Bunu daha iyi anlayabilmek için birlikte bir robot üretelim
ve ona bir program yükleyelim. Bu robotumuza komutlarımızı, programına
yüklediğimiz sözcükler vasıtasıyla verelim. Ör: “Öfkelen” komutu verdiğimizde
öfkelensin, “Gülümse” komutu verdiğimizde gülümsesin vb. Böylelikle robotumuzu
programladığımız sözcüklerle dışarıdan rahatça yönetebilelim ve bize istemiş
olduğumuz tepkileri versin.
Şimdi kendi zihinsel yapımıza dönelim. Zihinsel yapımızın,
doğumumuzdan itibaren önce ailemiz, sonra okul yaşamı ve çevremizle başlayan
dışarıdan programlanma süreci sonucu oluşan değerlerimizle yaşamımızı
sürdürüyoruz. Bu değerlere göre düşünceler oluşturup davranışlar sergiliyoruz.
Herhangi bir kişi bizim değer verdiğimiz bir şeye değersiz yorumu yaparsa buna
olumsuz tepki gösteriyoruz. Diğer yandan değer verir ve düşüncelerimizi
onaylarsa onu kendimize yakın hissediyoruz.
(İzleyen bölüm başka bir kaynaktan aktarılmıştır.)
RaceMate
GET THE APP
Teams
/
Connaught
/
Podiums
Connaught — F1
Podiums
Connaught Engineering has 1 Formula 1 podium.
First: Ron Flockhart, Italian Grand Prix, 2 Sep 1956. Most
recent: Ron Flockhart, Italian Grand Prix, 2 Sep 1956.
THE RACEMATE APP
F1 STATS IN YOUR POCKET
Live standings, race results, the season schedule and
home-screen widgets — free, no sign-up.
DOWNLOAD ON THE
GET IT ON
Dikkatinizi çekmek istediğim nokta,
bizim de ürettiğimiz robotlar gibi dışarıya bağımlı tepkiler vermemiz. Bu
tepkilerin farklı olması yaşam sürecimizde aldığımız deneyim kayıtlarının
farklılıklarından kaynaklanıyor.
Zihinsel yapımız dışarıdan yönlendirilebilme özelliğiyle
robotik yapısını ortaya koyarken, kendi ürettiğimiz robotlardan bizi üstün kılan
önemli bir özelliğine de vurgu yapmalıyız. Zihnimiz dışarıdan programlanma
sürecine paralel olarak kendi içinde de sürekli yeni programlar üretir. Gün be
gün karşılaştığı durumları değerlendirerek yeni düşünceler oluşturur ve
kendisini programlayarak yoluna devam eder. Bunun en iyi örneğini çevremizde
bize karşı davranışlarını değiştiren kişilerde görürüz. Diğer sık
karşılaştığımız bir örnek ise çevremizdeki bazı kişilerin radikal kararlar
alarak inançlarında, değer yargılarında ve yaşam tarzlarında büyük değişimler
yapmasıdır.
Önümüzdeki yıllarda teknolojinin kendi kendini
programlayabilen robotlar üretebileceğini düşünebilmek korkutucu değil mi?